Meal Prep – Teriyaki Chicken and Broccoli
- 1 pound boneless, skinless chicken breasts, cut into bite-sized pieces
- salt and pepper
- 1 tablespoon oil
- 2 cups broccoli florets
- 1 bell pepper, sliced into strips
- sesame seeds for garnish (optional)
- 2 cups cooked brown rice
- 4 meal prep containers
- For the teriyaki sauce:
- ¼ cup soy sauce
- 2 tablespoons honey
- 2 tablespoons rice wine vinegar
- 1 tablespoon cornstarch
- 1 clove garlic, peeled and minced
- ½ teaspoon sesame oil (optional)
- ¼ teaspoon ground ginger (optional)
- Heat a large pan to medium-high heat. Add chicken, season with salt and pepper and cook until no longer pink 2-3 minutes.
- Whisk all the ingredients for the teriyaki sauce in a small bowl.
- Add the teriyaki sauce to chicken and cook for 4-5 minutes or until sauce is thick.Remove chicken from heat.

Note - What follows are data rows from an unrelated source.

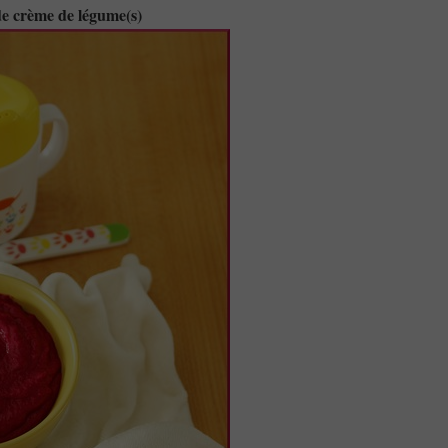
de crème de légume(s)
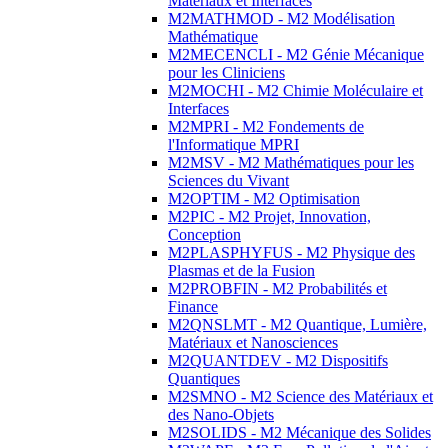
Matériaux et Interfaces
M2MATHMOD - M2 Modélisation
Mathématique
M2MECENCLI - M2 Génie Mécanique
pour les Cliniciens
M2MOCHI - M2 Chimie Moléculaire et
Interfaces
M2MPRI - M2 Fondements de
l'Informatique MPRI
M2MSV - M2 Mathématiques pour les
Sciences du Vivant
M2OPTIM - M2 Optimisation
M2PIC - M2 Projet, Innovation,
Conception
M2PLASPHYFUS - M2 Physique des
Plasmas et de la Fusion
M2PROBFIN - M2 Probabilités et
Finance
M2QNSLMT - M2 Quantique, Lumière,
Matériaux et Nanosciences
M2QUANTDEV - M2 Dispositifs
Quantiques
M2SMNO - M2 Science des Matériaux et
des Nano-Objets
M2SOLIDS - M2 Mécanique des Solides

- Add the broccoli florets and bell pepper to the same pan. Stir fry for 2-3 minutes or until the bell pepper is slightly softened.
- Divide the chicken and broccoli into 4 meal prep containers. Add ½ cup of brown rice into each container. Sprinkle with sesame seeds (optional) and cover. refrigerate for up to 4 days.